I tried supermaven, and llama.cpp, as autocomplete in steroids, but they got annoying pretty fast.
I now use ChatGPT and Claude to ask questions about thing I don’t know how to do, or ask them to rewrite/optimize a specific piece of code.
Also there are scenarios where wiring up exhaustive cases would be tedious or require clever use of a vim macro, that a call to AI tends to do in slightly less time but much less mental overhead - allowing me to move on with less fatigue. Overall I cover more ground this way.
It tends to excel when I’ve structured code in a way that’s easily copyable or extensible, such that I can ask the AI to replicate pattern A but for API B. Again this saves me dropping into a low level understanding of an API integration unless I absolutely need to. I tend to check if I need to based on test cases, observability, and performance monitoring —- all the same shit I’d usually use to determine whether or not I should edit the code manually anyway.
Overall, obvious net benefit when used prudently. I’ve seen juniors use AI to write messy code that’s challenging to debug, understand, and maintain. It really is just another tool.
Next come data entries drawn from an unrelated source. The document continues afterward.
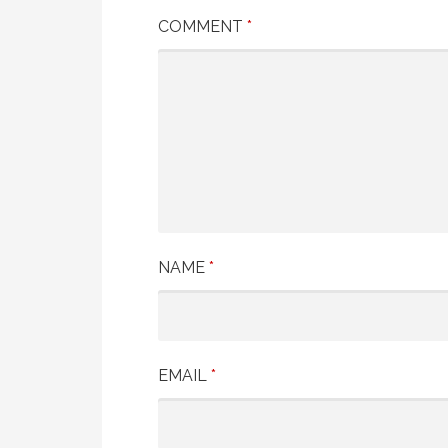
COMMENT
*
NAME
*
EMAIL
*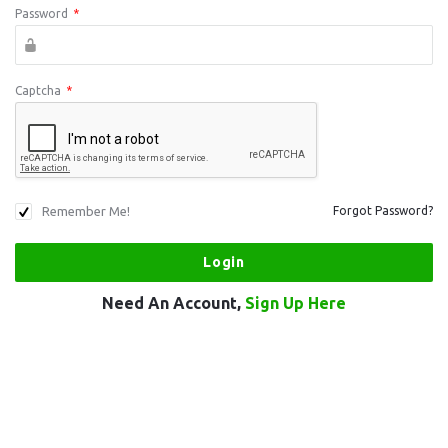
Password
*
Captcha
*
Remember Me!
Forgot Password?
Need An Account,
Sign Up Here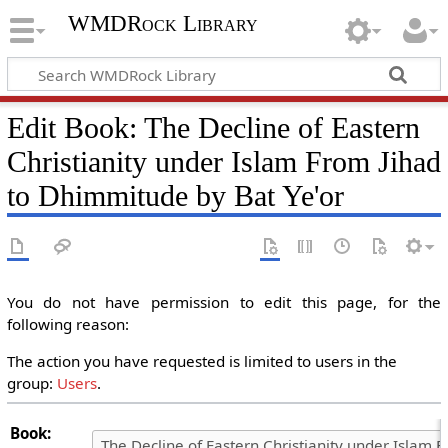
WMDRock Library
Edit Book: The Decline of Eastern
Christianity under Islam From Jihad
to Dhimmitude by Bat Ye'or
You do not have permission to edit this page, for the
following reason:
The action you have requested is limited to users in the
group:
Users
.
Book: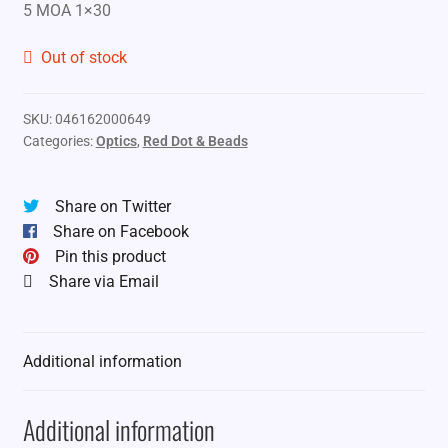
5 MOA 1×30
Out of stock
SKU:
046162000649
Categories:
Optics
,
Red Dot & Beads
Share on Twitter
Share on Facebook
Pin this product
Share via Email
Additional information
Additional information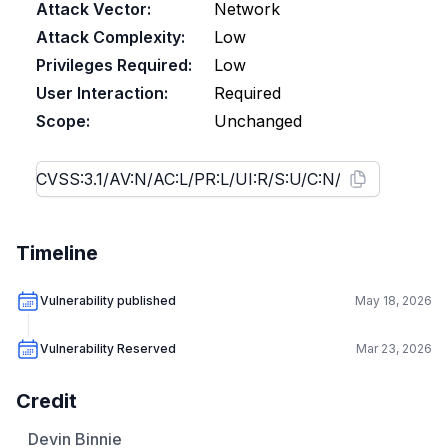
Attack Vector:
Network
Attack Complexity:
Low
Privileges Required:
Low
User Interaction:
Required
Scope:
Unchanged
Timeline
Vulnerability published
May 18, 2026
Vulnerability Reserved
Mar 23, 2026
Credit
Devin Binnie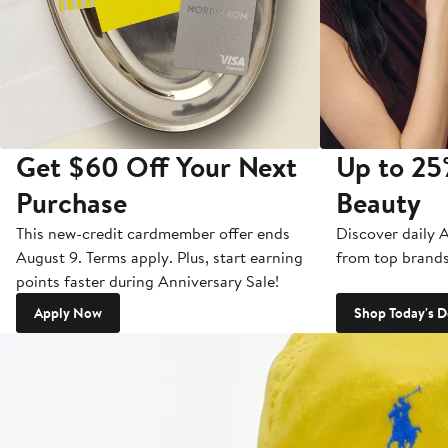
Get $60 Off Your Next
Up to 25
Purchase
Beauty
This new-credit cardmember offer ends
Discover daily 
August 9. Terms apply. Plus, start earning
from top brands
points faster during Anniversary Sale!
Apply Now
Shop Today's D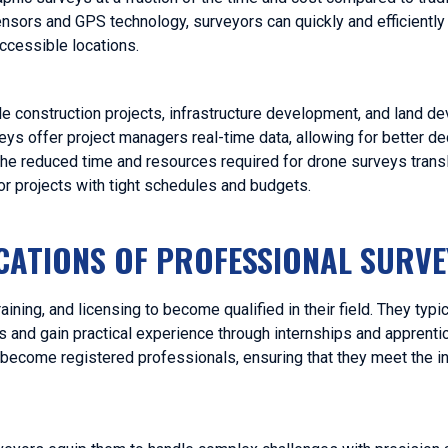
ors and GPS technology, surveyors can quickly and efficiently 
accessible locations.
ale construction projects, infrastructure development, and land 
s offer project managers real-time data, allowing for better d
the reduced time and resources required for drone surveys transl
for projects with tight schedules and budgets.
ICATIONS OF PROFESSIONAL SURV
ning, and licensing to become qualified in their field. They typic
s and gain practical experience through internships and apprenti
become registered professionals, ensuring that they meet the in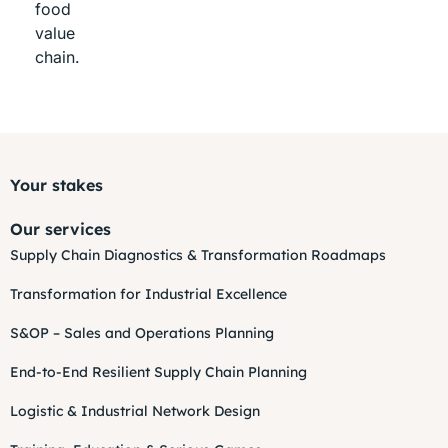
food
value
chain.
Your stakes
Our services
Supply Chain Diagnostics & Transformation Roadmaps
Transformation for Industrial Excellence
S&OP – Sales and Operations Planning
End-to-End Resilient Supply Chain Planning
Logistic & Industrial Network Design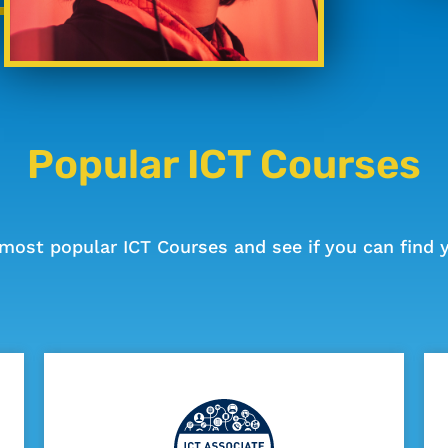
Popular ICT Courses
most popular ICT Courses and see if you can find y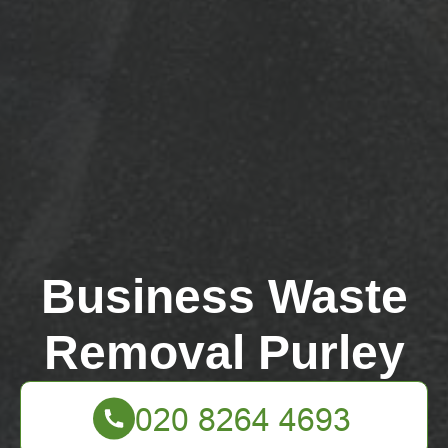
Business Waste
Removal Purley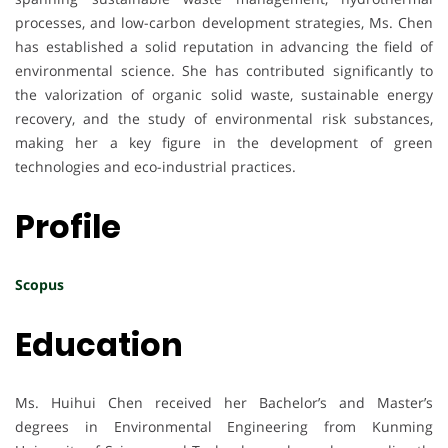
processes, and low-carbon development strategies, Ms. Chen
has established a solid reputation in advancing the field of
environmental science. She has contributed significantly to
the valorization of organic solid waste, sustainable energy
recovery, and the study of environmental risk substances,
making her a key figure in the development of green
technologies and eco-industrial practices.
Profile
Scopus
Education
Ms. Huihui Chen received her Bachelor’s and Master’s
degrees in Environmental Engineering from Kunming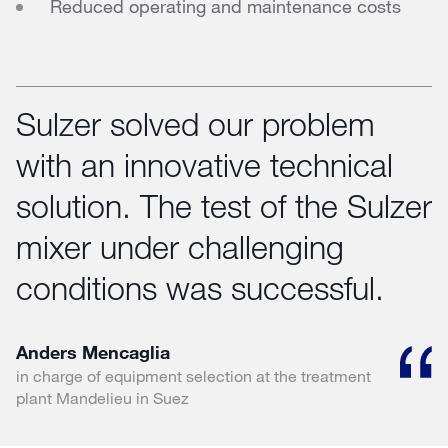
Reduced operating and maintenance costs
Sulzer solved our problem
with an innovative technical
solution. The test of the Sulzer
mixer under challenging
conditions was successful.
Anders Mencaglia
in charge of equipment selection at the treatment
plant Mandelieu in Suez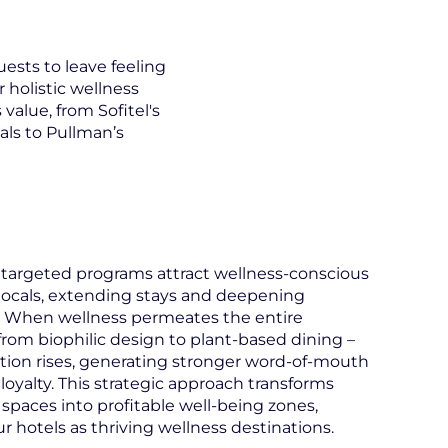
ests to leave feeling
 holistic wellness
value, from Sofitel's
als to Pullman’s
targeted programs attract wellness-conscious
 locals, extending stays and deepening
When wellness permeates the entire
from biophilic design to plant-based dining –
ction rises, generating stronger word-of-mouth
loyalty. This strategic approach transforms
 spaces into profitable well-being zones,
ur hotels as thriving wellness destinations.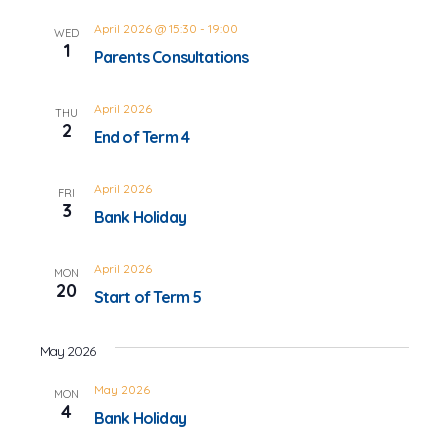
April 2026 @ 15:30
-
19:00
WED
1
Parents Consultations
April 2026
THU
2
End of Term 4
April 2026
FRI
3
Bank Holiday
April 2026
MON
20
Start of Term 5
May 2026
May 2026
MON
4
Bank Holiday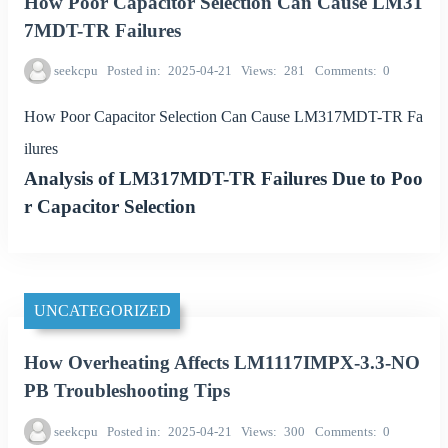
How Poor Capacitor Selection Can Cause LM31
7MDT-TR Failures
seekcpu
Posted in
2025-04-21
Views
281
Comments
0
How Poor Capacitor Selection Can Cause LM317MDT-TR Fa
ilures
Analysis of LM317MDT-TR Failures Due to Poo
r Capacitor Selection
UNCATEGORIZED
How Overheating Affects LM1117IMPX-3.3-NO
PB Troubleshooting Tips
seekcpu
Posted in
2025-04-21
Views
300
Comments
0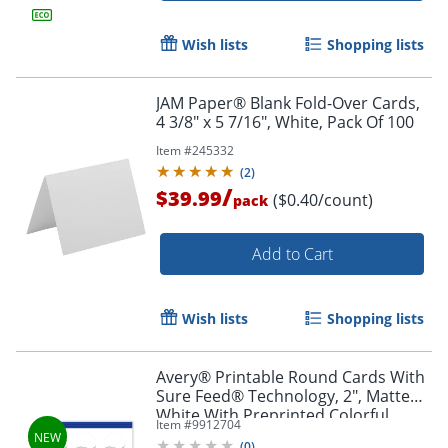
Wish lists
Shopping lists
JAM Paper® Blank Fold-Over Cards,
4 3/8" x 5 7/16", White, Pack Of 100
Item #
245332
(
2
)
/
$39.99
($0.40/count)
pack
Add to Cart
Wish lists
Shopping lists
Avery® Printable Round Cards With
Sure Feed® Technology, 2", Matte
White With Preprinted Colorful
Item #
9912704
Design Design, Pack Of 120
(
0
)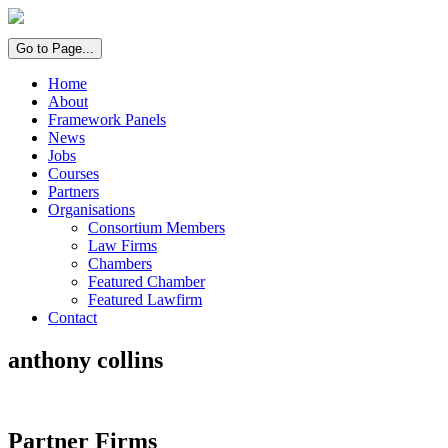
Go to Page...
Home
About
Framework Panels
News
Jobs
Courses
Partners
Organisations
Consortium Members
Law Firms
Chambers
Featured Chamber
Featured Lawfirm
Contact
anthony collins
Partner Firms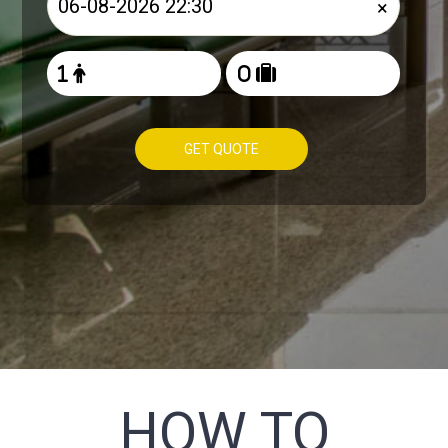
×
GET QUOTE
HOW TO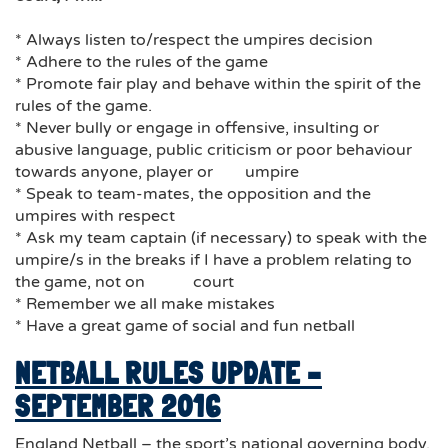
* Always listen to/respect the umpires decision
* Adhere to the rules of the game
* Promote fair play and behave within the spirit of the
rules of the game.
* Never bully or engage in offensive, insulting or
abusive language, public criticism or poor behaviour
towards anyone, player or umpire
* Speak to team-mates, the opposition and the
umpires with respect
* Ask my team captain (if necessary) to speak with the
umpire/s in the breaks if I have a problem relating to
the game, not on court
* Remember we all make mistakes
* Have a great game of social and fun netball
NETBALL RULES UPDATE –
SEPTEMBER 2016
England Netball – the sport’s national governing body,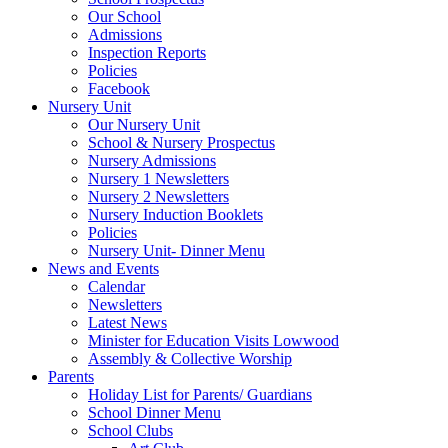
Our School
Admissions
Inspection Reports
Policies
Facebook
Nursery Unit
Our Nursery Unit
School & Nursery Prospectus
Nursery Admissions
Nursery 1 Newsletters
Nursery 2 Newsletters
Nursery Induction Booklets
Policies
Nursery Unit- Dinner Menu
News and Events
Calendar
Newsletters
Latest News
Minister for Education Visits Lowwood
Assembly & Collective Worship
Parents
Holiday List for Parents/ Guardians
School Dinner Menu
School Clubs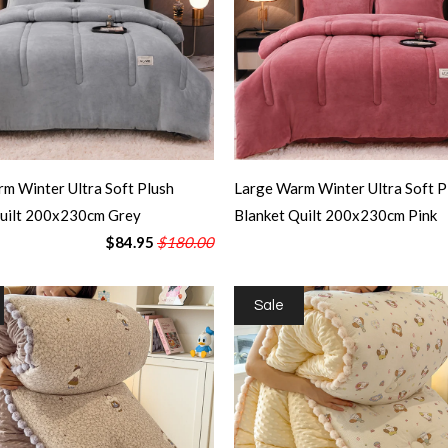
m Winter Ultra Soft Plush
Large Warm Winter Ultra Soft P
Quilt 200x230cm Grey
Blanket Quilt 200x230cm Pink
$84.95
$180.00
Sale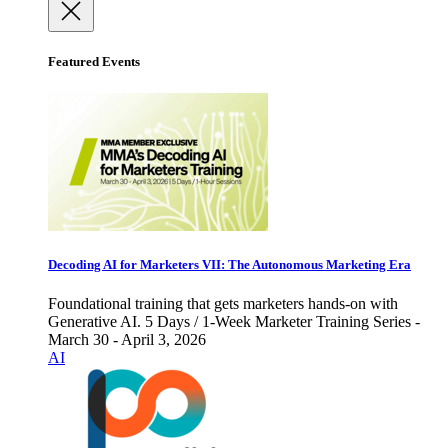
Featured Events
Decoding AI for Marketers VII: The Autonomous Marketing Era
Foundational training that gets marketers hands-on with
Generative AI. 5 Days / 1-Week Marketer Training Series -
March 30 - April 3, 2026
AI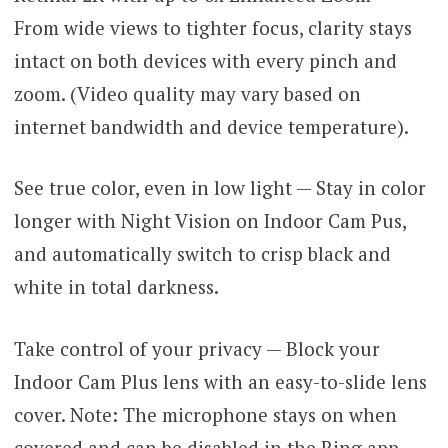
From wide views to tighter focus, clarity stays
intact on both devices with every pinch and
zoom. (Video quality may vary based on
internet bandwidth and device temperature).
See true color, even in low light — Stay in color
longer with Night Vision on Indoor Cam Pus,
and automatically switch to crisp black and
white in total darkness.
Take control of your privacy — Block your
Indoor Cam Plus lens with an easy-to-slide lens
cover. Note: The microphone stays on when
covered and can be disabled in the Ring app.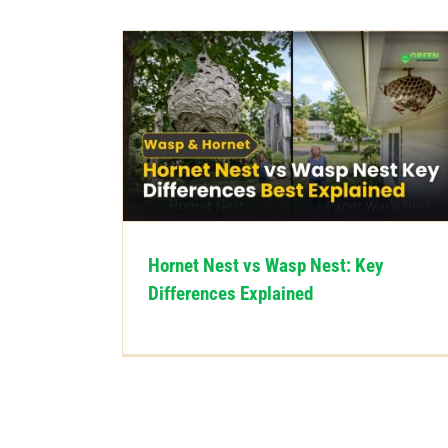
Hornet Nest vs Wasp Nest: Key
Differences Explained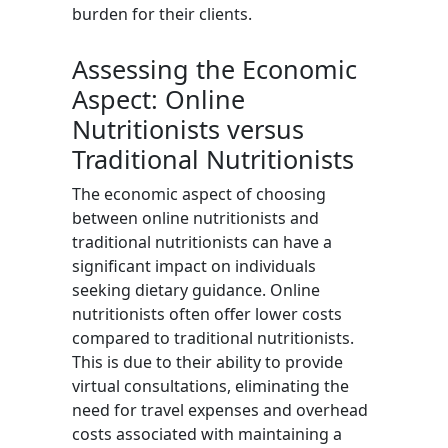
burden for their clients.
Assessing the Economic
Aspect: Online
Nutritionists versus
Traditional Nutritionists
The economic aspect of choosing
between online nutritionists and
traditional nutritionists can have a
significant impact on individuals
seeking dietary guidance. Online
nutritionists often offer lower costs
compared to traditional nutritionists.
This is due to their ability to provide
virtual consultations, eliminating the
need for travel expenses and overhead
costs associated with maintaining a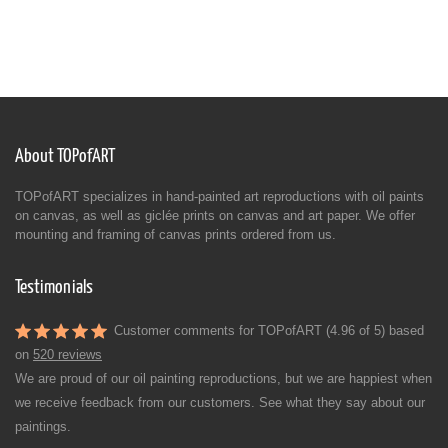
About TOPofART
TOPofART specializes in hand-painted art reproductions with oil paints
on canvas, as well as giclée prints on canvas and art paper. We offer
mounting and framing of canvas prints ordered from us.
Testimonials
Customer comments for TOPofART (4.96 of 5) based
on
520 reviews
We are proud of our oil painting reproductions, but we are happiest when
we receive feedback from our customers. See what they say about our
paintings.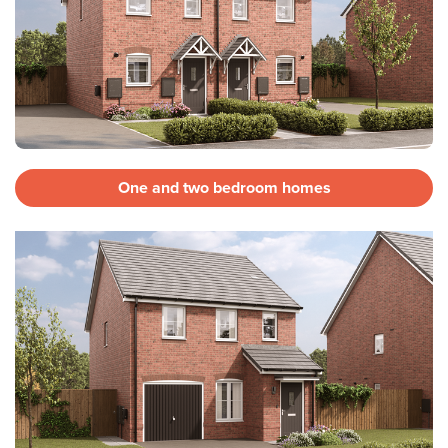
One and two bedroom homes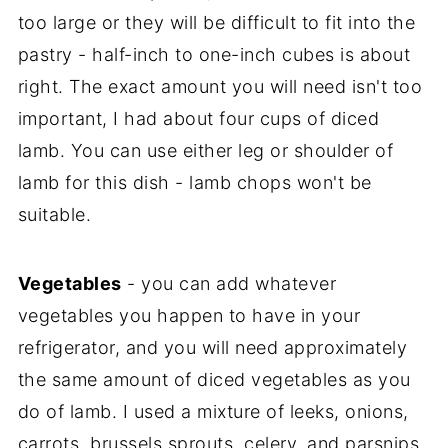
too large or they will be difficult to fit into the
pastry - half-inch to one-inch cubes is about
right. The exact amount you will need isn't too
important, I had about four cups of diced
lamb. You can use either leg or shoulder of
lamb for this dish - lamb chops won't be
suitable.
Vegetables
- you can add whatever
vegetables you happen to have in your
refrigerator, and you will need approximately
the same amount of diced vegetables as you
do of lamb. I used a mixture of leeks, onions,
carrots, brussels sprouts, celery, and parsnips.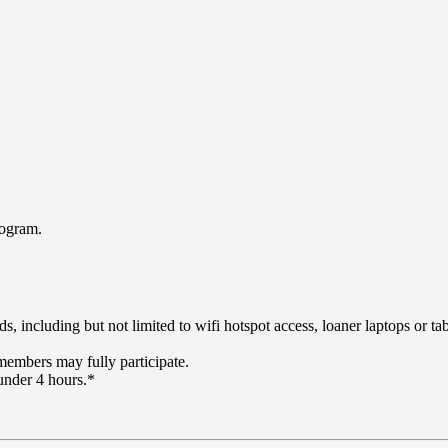
rogram.
including but not limited to wifi hotspot access, loaner laptops or tabl
embers may fully participate.
under 4 hours.*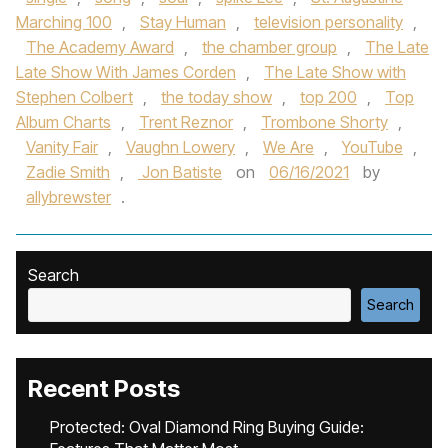
Marching 100
,
Stay Human
,
television personality
,
The Academy Award
,
the chamber group
,
The Late
Late Show With James Corden
,
The Late Show with
Stephen Colbert
,
the today show
,
top 200
,
Top
Album Charts
,
Trent Reznor
,
Trombone Shorty
,
Vanity Fair
,
Vaughn Lowery
,
We Are
,
YouTube
,
Zadie Smith
,
Jon Batiste
on
06/16/2021
by
allybrewster
.
Search
Search
Recent Posts
Protected: Oval Diamond Ring Buying Guide: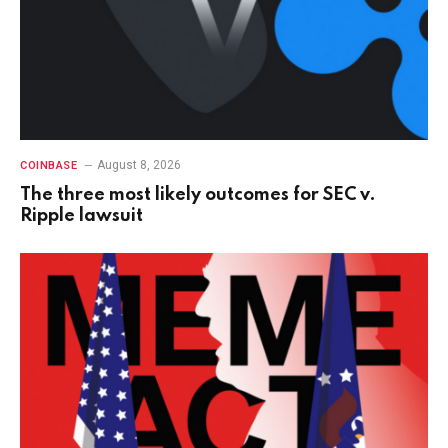
August 8, 2026
COINBASE
The three most likely outcomes for SEC v.
Ripple lawsuit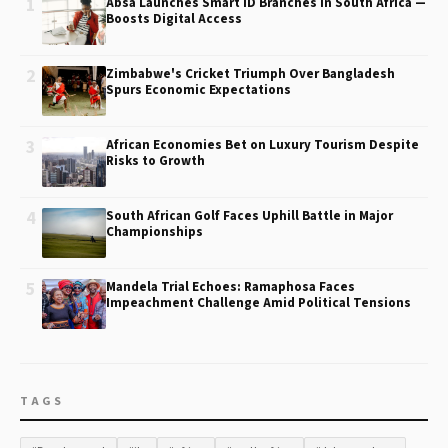
1
Absa Launches Smart ID Branches in South Africa —
Boosts Digital Access
2
Zimbabwe's Cricket Triumph Over Bangladesh
Spurs Economic Expectations
3
African Economies Bet on Luxury Tourism Despite
Risks to Growth
4
South African Golf Faces Uphill Battle in Major
Championships
5
Mandela Trial Echoes: Ramaphosa Faces
Impeachment Challenge Amid Political Tensions
TAGS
You can use it to make your life easier or you can use it to make your life harder.
Granted, it is frustrating at times since I end up spending lot of time verifying and iterating.
But overall it is definitely efficient to use LLMs for developing software.
In my case, my baseline mood and motivation fluctuates - so I only. see a small increase in productivity overall - if at all.
I have also noticed excitement to build something new and exciting wore off a bit - because it is ‘just an LLM prompt or two away’.